Mr. FloraCruz was well educated, having studied Chinese history at Peking University. But his street smarts – no, make that countryside and boat smarts – got him ahead in China.
- Get some diplomat blood. Or have children as soon as possible in China. You may not succeed here as a first generation expat, but your daughter or son has a great shot. David Brooks is the son of a U.S. diplomat and sinologist. He grew up in China, having been here long enough to show fellow Chinese students a Western magazine about the Apollo moon landings. They burst out laughing. “The teacher and the entire class thought I was joking,” he told CIB. As vice president and general manager of Coca-Cola China, he clearly was vindicated as a non-idiot. But given how long he’s been in China – thanks to his expat parents – he’s had plenty of time and opportunity to prove himself here, and he has. There’s nothing wrong with getting ahead in life thanks to your bloodline. It worked for European royalty, it worked for Donald Trump, and it could work for you – or your offspring. Oh, and try to keep nobility in the family. Mr. Brooks married a diplomat.
- Refuse to cut your beard. China is a strange place for laowai, and sometimes, you gotta fight fire with fire. Joerg-Michael Luther first came to China in 1976, and recalls with fondness how he was finally able to open a representative office for Allianz in the 90s.
CIB notes:
Like any new entrant to the Chinese market, it was hard for Allianz in the early days. Government regulations required a two-year presence in the country, in the form of a representative office, before setting up business, and even then foreign insurance companies were only allowed to operate in Beijing, Shanghai and Guangzhou, with only one branch in each city. There were few regulations in place with regard to licensing, and a smaller number of people in charge of developing the regulations for the sector.
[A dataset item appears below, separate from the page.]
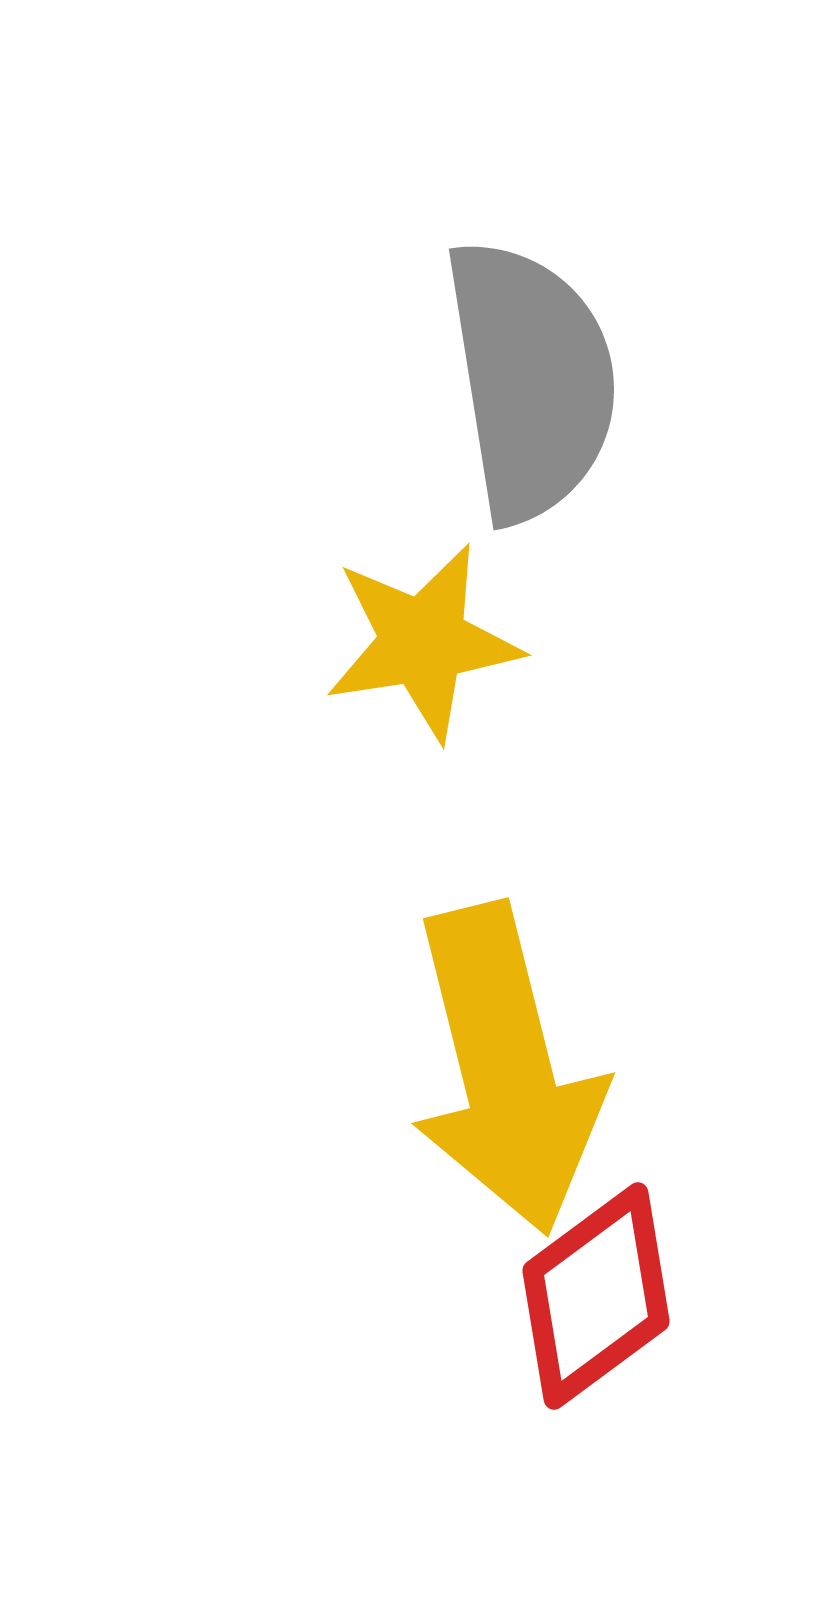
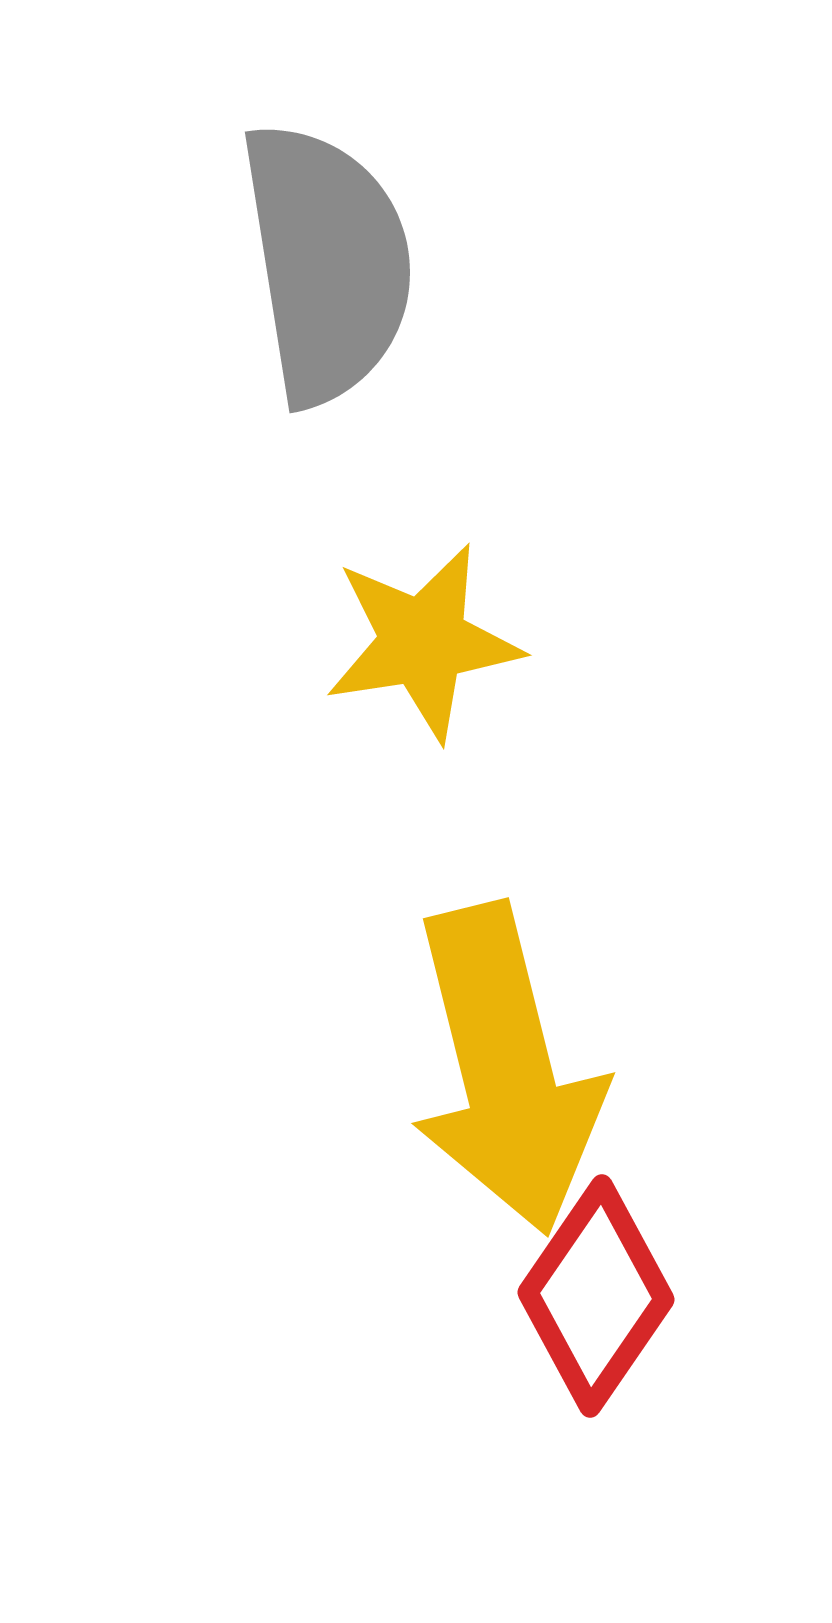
gray semicircle: moved 204 px left, 117 px up
red diamond: rotated 19 degrees counterclockwise
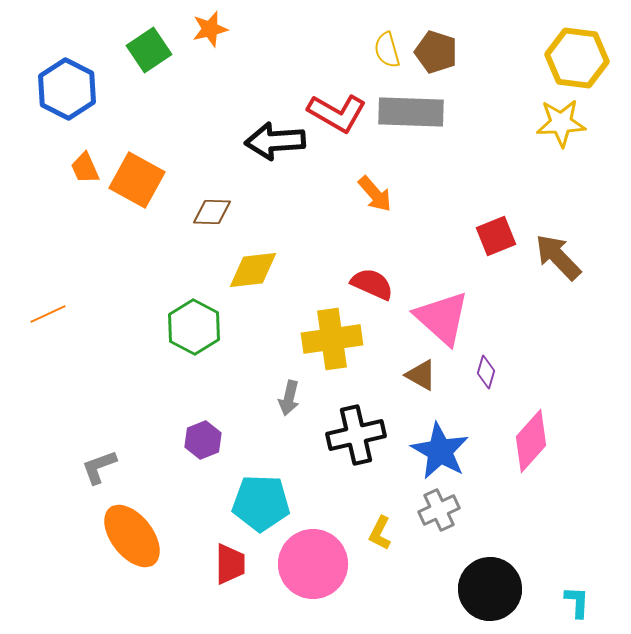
Luther’s job involved implementing communications between the heads of the company and government leaders. Pointing at a picture of himself at a meeting between former Allianz chairman, Dr. Schulte-Noelle, and former Chinese premier Zhu Rongji, he recalls a novel technique for getting things done. “I refused to cut my beard until we got our license,” he says. “By the end, even the Chinese were talking about it.”
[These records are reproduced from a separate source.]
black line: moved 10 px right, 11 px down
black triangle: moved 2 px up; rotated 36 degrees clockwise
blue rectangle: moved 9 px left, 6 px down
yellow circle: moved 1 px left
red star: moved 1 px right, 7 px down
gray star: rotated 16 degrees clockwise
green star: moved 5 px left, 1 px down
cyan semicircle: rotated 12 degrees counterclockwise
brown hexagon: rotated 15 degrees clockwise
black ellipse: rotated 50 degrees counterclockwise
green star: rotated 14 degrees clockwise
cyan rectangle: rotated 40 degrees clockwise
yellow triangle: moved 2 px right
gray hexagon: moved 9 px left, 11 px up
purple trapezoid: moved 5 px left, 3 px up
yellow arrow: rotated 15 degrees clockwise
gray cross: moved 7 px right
- Suck it up. This ain’t Kansas. Diane Long, now director of ALC Advisors, started out teaching English in China. That doesn’t sound so bad by today’s standards, but this was in the 1980s in Anhui.
CIB reports:
I was naïve and innocent. All the Chinese-Americans grabbed more livable cities like Beijing, Shanghai and Qingdao, and the rest of us got Wuhan, Anhui and Inner Mongolia.”
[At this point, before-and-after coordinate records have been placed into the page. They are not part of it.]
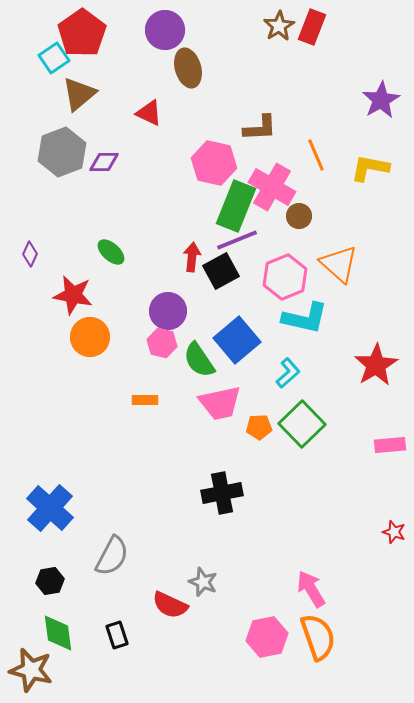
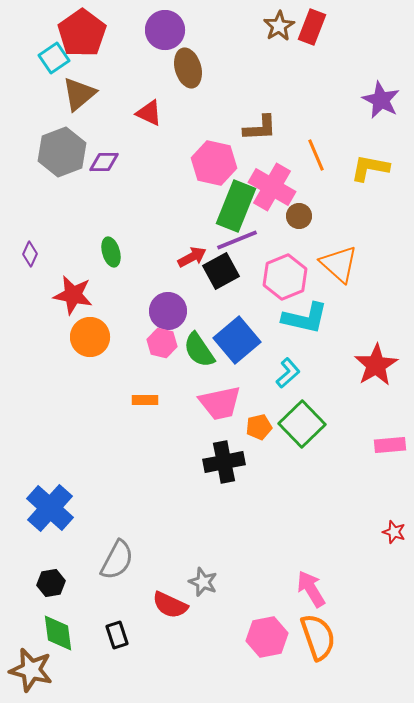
purple star at (381, 100): rotated 15 degrees counterclockwise
green ellipse at (111, 252): rotated 32 degrees clockwise
red arrow at (192, 257): rotated 56 degrees clockwise
green semicircle at (199, 360): moved 10 px up
orange pentagon at (259, 427): rotated 10 degrees counterclockwise
black cross at (222, 493): moved 2 px right, 31 px up
gray semicircle at (112, 556): moved 5 px right, 4 px down
black hexagon at (50, 581): moved 1 px right, 2 px down
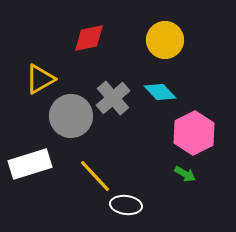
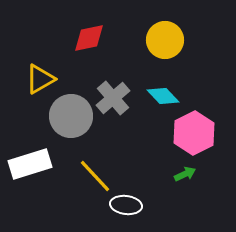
cyan diamond: moved 3 px right, 4 px down
green arrow: rotated 55 degrees counterclockwise
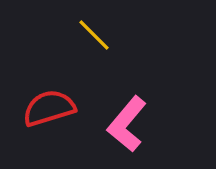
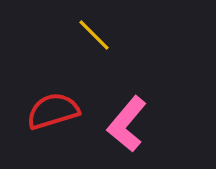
red semicircle: moved 4 px right, 3 px down
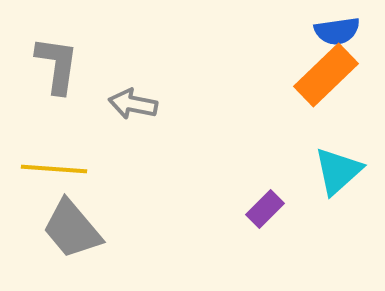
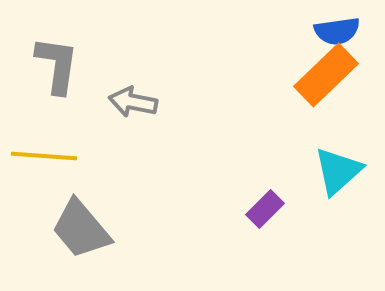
gray arrow: moved 2 px up
yellow line: moved 10 px left, 13 px up
gray trapezoid: moved 9 px right
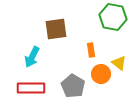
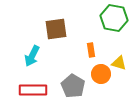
green hexagon: moved 1 px right, 1 px down
cyan arrow: moved 1 px up
yellow triangle: rotated 21 degrees counterclockwise
red rectangle: moved 2 px right, 2 px down
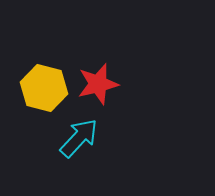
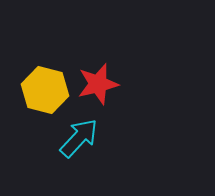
yellow hexagon: moved 1 px right, 2 px down
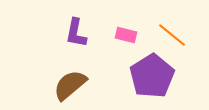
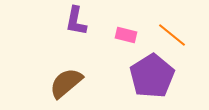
purple L-shape: moved 12 px up
brown semicircle: moved 4 px left, 2 px up
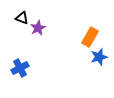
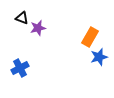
purple star: rotated 14 degrees clockwise
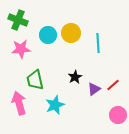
Those two years in Anhui were instrumental to Long’s understanding of China at the time: “I took a shower once a week. A window would be broken and no-one would bother to fix it; there was no expectation. People didn’t know to complain. Everybody just thought, ‘things are the way they are.’ It’s very different from today.”
But like her migrant neighbors, Ms. Long was upwardly mobile. She began working for an apparel sourcing company in 1987 in Shanghai, learning how to deal with spoiled Western customers and difficult local factory managers and workers.
What she learned: to be frustrated is ok, as long as you’re still persistent. “In 1992, we had to wait six months before a telephone line could be installed,” she told CIB.
CIB’s profile series is excellent. It further suggests that following passion instead of money leads to good fortune, and learning curves can be long and painful in China, but ultimately worthwhile.
So hang around long enough, and maybe you can be old school too, and make one of the best old-school things: cold, hard cash.